Wen-Xia Cheng, Department of Oncology, Zibo Maternal and Child Health Hospital, Zibo 255095, Shandong Province, China

Author contributions: Lu Y designed the study, and wrote the manuscript; Lu Y, Wang X, and Li Z performed the research and collected data; Wu A and Cheng W contributed to the analysis and editing of the manuscript; All authors have read and approved the final manuscript.

Institutional review board statement: This study was approved by the Ethics Committee of the PKUCare Luzhong Hospital (Approval No. 2020-L259).

Informed consent statement: The patients provided the informed written consent, and the resected pathological tissues were allowed to be used for pathological examination and biomedical research.

Conflict-of-interest statement: All authors have no conflicts of interest to declare.

Data sharing statement: No additional data are available.

ARRIVE guidelines statement: This study was not involved any animal experiments.

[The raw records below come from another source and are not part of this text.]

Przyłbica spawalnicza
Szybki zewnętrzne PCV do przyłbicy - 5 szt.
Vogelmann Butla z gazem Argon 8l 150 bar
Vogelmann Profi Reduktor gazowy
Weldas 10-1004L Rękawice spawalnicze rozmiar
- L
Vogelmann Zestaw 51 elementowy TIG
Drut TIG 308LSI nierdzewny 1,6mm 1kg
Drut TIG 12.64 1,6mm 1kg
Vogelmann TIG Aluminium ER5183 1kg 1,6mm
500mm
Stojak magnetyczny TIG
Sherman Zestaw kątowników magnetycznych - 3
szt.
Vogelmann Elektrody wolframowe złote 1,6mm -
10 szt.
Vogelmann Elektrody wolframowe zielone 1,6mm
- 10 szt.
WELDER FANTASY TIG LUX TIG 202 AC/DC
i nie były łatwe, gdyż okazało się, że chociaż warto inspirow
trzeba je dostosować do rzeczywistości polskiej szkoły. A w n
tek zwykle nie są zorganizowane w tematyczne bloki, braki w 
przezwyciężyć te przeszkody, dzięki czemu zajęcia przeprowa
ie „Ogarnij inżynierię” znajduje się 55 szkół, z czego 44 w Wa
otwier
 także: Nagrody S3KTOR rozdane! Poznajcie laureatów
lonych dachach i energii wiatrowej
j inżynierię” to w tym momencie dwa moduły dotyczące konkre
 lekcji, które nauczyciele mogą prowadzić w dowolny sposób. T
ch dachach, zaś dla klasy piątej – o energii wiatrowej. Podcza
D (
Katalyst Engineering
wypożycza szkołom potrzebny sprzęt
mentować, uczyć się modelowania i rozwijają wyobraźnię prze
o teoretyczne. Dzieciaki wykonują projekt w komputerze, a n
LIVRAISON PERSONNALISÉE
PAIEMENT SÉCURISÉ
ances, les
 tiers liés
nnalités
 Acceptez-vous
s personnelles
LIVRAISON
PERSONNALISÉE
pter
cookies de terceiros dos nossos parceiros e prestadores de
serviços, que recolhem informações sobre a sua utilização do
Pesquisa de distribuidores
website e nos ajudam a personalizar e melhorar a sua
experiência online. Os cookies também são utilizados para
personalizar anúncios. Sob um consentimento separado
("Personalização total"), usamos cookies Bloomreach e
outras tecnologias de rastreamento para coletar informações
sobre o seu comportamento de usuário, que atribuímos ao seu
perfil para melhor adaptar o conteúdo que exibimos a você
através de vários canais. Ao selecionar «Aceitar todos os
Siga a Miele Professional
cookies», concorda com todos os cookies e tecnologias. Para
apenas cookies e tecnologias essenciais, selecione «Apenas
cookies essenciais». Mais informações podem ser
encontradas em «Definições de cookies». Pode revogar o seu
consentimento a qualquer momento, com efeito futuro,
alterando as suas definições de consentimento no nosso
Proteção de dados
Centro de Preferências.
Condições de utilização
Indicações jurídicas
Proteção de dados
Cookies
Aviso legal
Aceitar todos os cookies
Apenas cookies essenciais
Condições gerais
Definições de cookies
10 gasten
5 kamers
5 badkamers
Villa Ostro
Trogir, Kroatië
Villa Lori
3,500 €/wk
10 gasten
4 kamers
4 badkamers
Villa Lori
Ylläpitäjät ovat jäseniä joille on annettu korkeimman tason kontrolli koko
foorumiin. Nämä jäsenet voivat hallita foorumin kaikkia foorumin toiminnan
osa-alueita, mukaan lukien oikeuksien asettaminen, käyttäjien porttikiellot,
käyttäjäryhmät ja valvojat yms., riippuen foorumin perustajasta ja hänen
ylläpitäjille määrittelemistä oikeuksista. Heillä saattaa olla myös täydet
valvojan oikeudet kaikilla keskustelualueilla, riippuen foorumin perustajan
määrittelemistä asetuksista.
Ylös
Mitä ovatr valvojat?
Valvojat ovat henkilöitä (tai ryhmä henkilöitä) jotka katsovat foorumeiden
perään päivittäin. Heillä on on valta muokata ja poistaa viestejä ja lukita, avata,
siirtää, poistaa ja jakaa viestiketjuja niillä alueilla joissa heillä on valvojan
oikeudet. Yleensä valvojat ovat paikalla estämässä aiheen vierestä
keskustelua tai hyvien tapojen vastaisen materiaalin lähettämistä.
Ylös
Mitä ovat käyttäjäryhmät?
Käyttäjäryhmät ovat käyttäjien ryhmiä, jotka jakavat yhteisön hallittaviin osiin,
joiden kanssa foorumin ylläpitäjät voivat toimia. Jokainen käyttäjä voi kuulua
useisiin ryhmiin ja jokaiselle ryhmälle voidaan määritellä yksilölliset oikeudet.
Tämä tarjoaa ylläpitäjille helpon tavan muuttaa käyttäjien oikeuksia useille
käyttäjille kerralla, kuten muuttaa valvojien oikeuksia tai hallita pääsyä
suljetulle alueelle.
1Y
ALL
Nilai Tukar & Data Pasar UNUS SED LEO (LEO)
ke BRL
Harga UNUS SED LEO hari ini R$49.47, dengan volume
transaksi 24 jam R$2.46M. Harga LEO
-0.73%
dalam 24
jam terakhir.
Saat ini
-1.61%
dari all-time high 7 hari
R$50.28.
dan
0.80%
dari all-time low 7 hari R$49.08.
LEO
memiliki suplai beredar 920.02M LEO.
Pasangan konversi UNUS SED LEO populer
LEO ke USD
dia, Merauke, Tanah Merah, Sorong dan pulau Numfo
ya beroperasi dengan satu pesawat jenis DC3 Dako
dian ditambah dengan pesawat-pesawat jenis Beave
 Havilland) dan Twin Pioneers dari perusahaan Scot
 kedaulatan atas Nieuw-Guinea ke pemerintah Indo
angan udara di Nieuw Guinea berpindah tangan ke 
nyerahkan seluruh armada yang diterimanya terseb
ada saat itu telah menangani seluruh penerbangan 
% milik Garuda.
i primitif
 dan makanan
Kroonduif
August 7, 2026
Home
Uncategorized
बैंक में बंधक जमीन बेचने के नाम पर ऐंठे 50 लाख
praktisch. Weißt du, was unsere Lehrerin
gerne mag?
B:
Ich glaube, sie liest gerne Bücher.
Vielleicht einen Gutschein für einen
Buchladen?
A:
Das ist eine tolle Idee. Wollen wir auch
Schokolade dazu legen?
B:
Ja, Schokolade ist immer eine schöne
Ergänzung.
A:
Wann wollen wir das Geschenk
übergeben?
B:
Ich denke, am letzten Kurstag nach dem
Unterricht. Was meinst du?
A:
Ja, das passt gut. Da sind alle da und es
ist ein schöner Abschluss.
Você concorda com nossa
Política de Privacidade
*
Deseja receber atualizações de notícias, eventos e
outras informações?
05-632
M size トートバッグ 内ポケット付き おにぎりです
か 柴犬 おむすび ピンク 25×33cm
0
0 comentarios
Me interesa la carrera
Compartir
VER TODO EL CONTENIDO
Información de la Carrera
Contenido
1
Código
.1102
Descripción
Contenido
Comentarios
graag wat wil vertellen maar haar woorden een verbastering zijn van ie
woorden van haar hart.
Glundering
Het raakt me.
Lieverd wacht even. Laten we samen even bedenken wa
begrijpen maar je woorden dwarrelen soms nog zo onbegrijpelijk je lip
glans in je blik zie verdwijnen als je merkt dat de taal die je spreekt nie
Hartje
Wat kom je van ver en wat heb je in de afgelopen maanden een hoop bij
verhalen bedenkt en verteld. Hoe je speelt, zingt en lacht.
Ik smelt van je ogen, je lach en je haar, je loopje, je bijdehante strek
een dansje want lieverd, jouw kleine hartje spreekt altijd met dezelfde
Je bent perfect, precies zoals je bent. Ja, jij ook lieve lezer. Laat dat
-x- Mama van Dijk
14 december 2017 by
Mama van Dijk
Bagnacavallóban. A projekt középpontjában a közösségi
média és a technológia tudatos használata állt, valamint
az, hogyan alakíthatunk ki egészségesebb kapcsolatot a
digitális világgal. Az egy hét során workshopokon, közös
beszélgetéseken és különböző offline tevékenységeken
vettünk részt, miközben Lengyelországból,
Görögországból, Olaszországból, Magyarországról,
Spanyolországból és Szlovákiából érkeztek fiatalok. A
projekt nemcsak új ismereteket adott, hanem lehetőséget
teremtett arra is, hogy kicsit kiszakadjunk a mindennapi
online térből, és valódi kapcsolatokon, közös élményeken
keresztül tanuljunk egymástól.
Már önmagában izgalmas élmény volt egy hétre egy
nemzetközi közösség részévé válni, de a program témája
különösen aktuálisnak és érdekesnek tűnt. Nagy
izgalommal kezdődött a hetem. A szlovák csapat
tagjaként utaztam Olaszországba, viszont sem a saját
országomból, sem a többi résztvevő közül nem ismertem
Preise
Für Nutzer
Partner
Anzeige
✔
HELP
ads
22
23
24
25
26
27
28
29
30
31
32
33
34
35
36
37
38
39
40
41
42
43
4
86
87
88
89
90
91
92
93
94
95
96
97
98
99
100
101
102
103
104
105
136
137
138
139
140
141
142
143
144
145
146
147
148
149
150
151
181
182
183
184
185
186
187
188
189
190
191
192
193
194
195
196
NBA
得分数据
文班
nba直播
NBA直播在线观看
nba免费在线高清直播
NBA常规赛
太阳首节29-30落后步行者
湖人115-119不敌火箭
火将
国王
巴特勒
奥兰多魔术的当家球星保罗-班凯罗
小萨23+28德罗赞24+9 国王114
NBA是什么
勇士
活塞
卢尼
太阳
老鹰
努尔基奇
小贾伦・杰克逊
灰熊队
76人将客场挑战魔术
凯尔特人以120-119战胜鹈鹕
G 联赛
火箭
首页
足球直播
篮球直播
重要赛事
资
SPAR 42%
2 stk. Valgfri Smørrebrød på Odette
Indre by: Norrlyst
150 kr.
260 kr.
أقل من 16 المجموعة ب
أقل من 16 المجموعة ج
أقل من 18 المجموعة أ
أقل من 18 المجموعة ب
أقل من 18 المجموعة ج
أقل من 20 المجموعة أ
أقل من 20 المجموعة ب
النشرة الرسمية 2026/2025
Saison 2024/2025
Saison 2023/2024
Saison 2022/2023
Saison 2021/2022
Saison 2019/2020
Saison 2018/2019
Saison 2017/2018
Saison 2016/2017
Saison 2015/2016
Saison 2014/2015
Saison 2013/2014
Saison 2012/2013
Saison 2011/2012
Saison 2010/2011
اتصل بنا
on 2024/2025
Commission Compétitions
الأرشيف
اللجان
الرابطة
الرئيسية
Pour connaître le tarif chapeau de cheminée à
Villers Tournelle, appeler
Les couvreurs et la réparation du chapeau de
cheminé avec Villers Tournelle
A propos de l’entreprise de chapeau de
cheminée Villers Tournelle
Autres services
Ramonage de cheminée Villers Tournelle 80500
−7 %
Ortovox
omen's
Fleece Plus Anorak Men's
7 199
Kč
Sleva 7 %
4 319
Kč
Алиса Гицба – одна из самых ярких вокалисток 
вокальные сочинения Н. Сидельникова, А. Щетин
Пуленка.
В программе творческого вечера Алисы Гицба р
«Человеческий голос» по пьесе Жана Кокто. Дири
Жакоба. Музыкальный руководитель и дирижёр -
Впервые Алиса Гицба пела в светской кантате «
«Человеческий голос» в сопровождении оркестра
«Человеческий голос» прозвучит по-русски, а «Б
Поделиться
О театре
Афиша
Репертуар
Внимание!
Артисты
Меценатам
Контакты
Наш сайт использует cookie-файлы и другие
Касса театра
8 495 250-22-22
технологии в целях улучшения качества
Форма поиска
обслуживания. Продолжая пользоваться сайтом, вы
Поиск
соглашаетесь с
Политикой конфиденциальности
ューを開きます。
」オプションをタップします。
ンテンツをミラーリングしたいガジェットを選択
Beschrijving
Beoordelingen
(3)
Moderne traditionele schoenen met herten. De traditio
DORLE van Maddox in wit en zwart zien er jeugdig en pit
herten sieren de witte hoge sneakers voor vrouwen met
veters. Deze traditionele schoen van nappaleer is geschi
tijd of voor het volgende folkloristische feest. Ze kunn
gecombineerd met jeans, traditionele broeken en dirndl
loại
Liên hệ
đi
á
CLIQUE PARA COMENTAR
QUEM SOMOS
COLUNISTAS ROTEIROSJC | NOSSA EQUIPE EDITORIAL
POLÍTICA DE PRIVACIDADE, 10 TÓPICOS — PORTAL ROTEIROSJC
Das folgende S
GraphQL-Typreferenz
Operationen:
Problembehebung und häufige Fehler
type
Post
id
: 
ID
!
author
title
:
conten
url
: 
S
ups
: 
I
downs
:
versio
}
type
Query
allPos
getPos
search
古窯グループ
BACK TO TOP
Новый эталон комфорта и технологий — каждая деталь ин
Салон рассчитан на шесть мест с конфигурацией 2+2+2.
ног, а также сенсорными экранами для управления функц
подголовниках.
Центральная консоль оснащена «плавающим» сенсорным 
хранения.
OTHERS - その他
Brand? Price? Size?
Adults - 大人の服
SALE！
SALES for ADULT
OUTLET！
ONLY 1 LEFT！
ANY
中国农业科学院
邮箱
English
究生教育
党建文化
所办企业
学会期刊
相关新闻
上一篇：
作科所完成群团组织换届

Open-Access: This article is an open-access article that was selected by an in-house editor and fully peer-reviewed by external reviewers. It is distributed in accordance with the Creative Commons Attribution NonCommercial (CC BY-NC 4.0) license, which permits others to distribute, remix, adapt, build upon this work non-commercially, and license their derivative works on different terms, provided the original work is properly cited and the use is non-commercial. See: https://creativecommons.org/Licenses/by-nc/4.0/

Corresponding author: Yang Lu, MMed, Chief Physician, Department of Oncology, PKUCare Luzhong Hospital, No. 65 Taigong Road, Linzi District, Zibo 255400, Shandong Province, China. ly76730@163.com

Received: September 28, 2022
Peer-review started: September 28, 2022
First decision: October 21, 2022
Revised: November 1, 2022
Accepted: December 21, 2022
Article in press: December 21, 2022
Published online: January 15, 2023

ARTICLE HIGHLIGHTS

Research background

According to reports, circular RNAs (circRNAs) have a major role in cancer biology. Some circRNAs have been reported to function as oncogenes or tumor suppressors in colorectal cancer (CRC).

Research motivation

To further clarify the function of circRNAs for the development of CRC.

Research objectives

This paper aims to clarify the expression pattern, biological function, and underlying mechanism of circ_0001658 of CRC tumorigenesis.

Research methods

A series of in vitro experiments were performed. CircRNA expression profile using the GEO database was analyzed, and circRNAs with differential expression in CRC and normal tissue samples were detected. Quantitative real-time polymerase chain reaction and western blot were performed for the analysis of the expression of circ_0001658, miR-590-5p, and methyltransferase-like 3 (METTL3) mRNA expression levels in tissues and cells. Using Cell counting kit-8 and flow cytometry, cell proliferation, apoptosis, and the cell cycle were observed and studied. The targeting relations between circ_0001658, miR-590-5p, and METTL3 mRNA 3'UTR were under the verification of bioinformatics prediction and dual luciferase reporter gene assay.

Research results

circ_0001658 is significantly expressed in CRC tissues and cell lines. It enhances cancer cells' malignant biological activities, including proliferation, resistance to apoptosis, and cell cycle progression, via repressing miR-590-5p and up-regulating METTL3.

Research conclusions

circ_0001658 is an oncogenic circRNA in CRC, and it works as an endogenous RNA that competes with miR-590-5p and METTL3.

Research perspectives

circ_0001658 may have the potential to give and employ a therapeutic target and diagnostic biomarker for CRC.